Partir à Salin-de-Giraud

Nous invitons les festivaliers et les artistes à une journée buissonnière à une quarantaine de kilomètres d’Arles, dans la commune de Salin-de-Giraud en Camargue, à l’embouchure du Rhône. Une journée rituelle, festive, rythmée par l’abrivado (lâcher de taureaux camarguais), la tellinade (dégustation de coquillages), l’apéro et la musique de la Route du Sel dans un lieu paraissant au bout du monde.

Le Festival des Suds ne peut se clore sans exprimer notre Sud. Le Festival revendique une identité provençale ouverte et généreuse qui va à l’encontre du repli sur soi dans une région où l’acceptation de la diversité est mise à rude épreuve.

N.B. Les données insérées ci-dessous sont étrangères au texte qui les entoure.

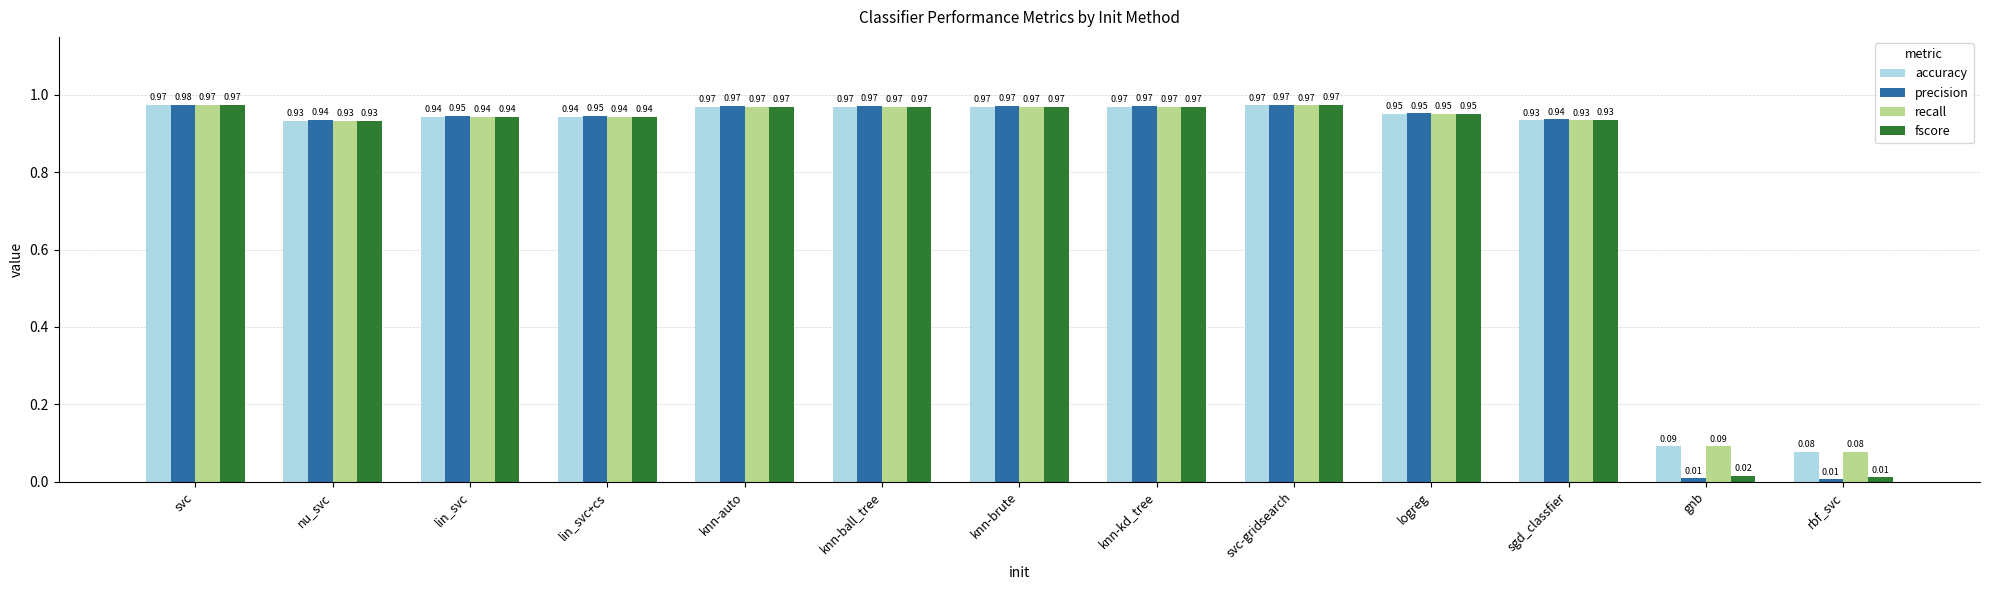

How many categories are shown in the chart?

13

Pour cela, nous invitons les festivaliers et les artistes à une journée buissonnière à une quarantaine de kilomètres d’Arles, dans la commune de Salin-de-Giraud en Camargue, à l’embouchure du Rhône. Une journée rituelle, festive, rythmée par l’abrivado (lâcher de taureaux camarguais), la tellinade (dégustation de coquillages), l’apéro et la musique de la Route du Sel dans un lieu paraissant au bout du monde.

 

Arrêtons-nous quelques instants sur ce village, bâti voici un siècle et demi sur des terres désertes et salées où seules quelques cabanes étaient regroupées au milieu des étangs. Son histoire est constituée de plusieurs vagues d’"immigrances"¹. Grecs, Arméniens, Espagnols, Yougoslaves, Polonais, Russes, Maghrébins, d’autres encore sont venus de tous les horizons travailler à Salin-de-Giraud pour ses deux industries salinières. La physionomie du lieu en témoigne. D’un côté, le quartier Solvay, unique dans le midi, aves ces bâtiments en briques, constituant une cité de corons typique du Nord de la France. De l’autre, séparé par la ligne de chemin de fer, le quartier Péchiney moins structuré et s’inspirant des fermes cévenoles. Dans les années 1950, Salin a compté jusqu’à 4000 habitants. Alors tout appartenait aux deux compagnies, le logement, les commerces, les écoles, l’abattoir, le gymnase, le cinéma et même l’église. Une cité close, en pleine autarcie, mais un témoignage vivant de la richesse de la diversité culturelle et des échanges qui s’y produisaient. Un groupe folklorique rassemblait, d’ailleurs, des habitants venus de tous les horizons. Aujourd’hui, l’ancienne cité ouvrière est en pleine mutation. Une page de l’histoire sociale et humaine du lieu est en train de se tourner.

Pour autant, la simple déambulation dans les rues de la cité fait encore ressentir cette mosaïque de cultures partagées.

 

Bernard Déliane

 

¹Titre d’un ouvrage de Benjamin Stora et Emile Termine paru en 2007.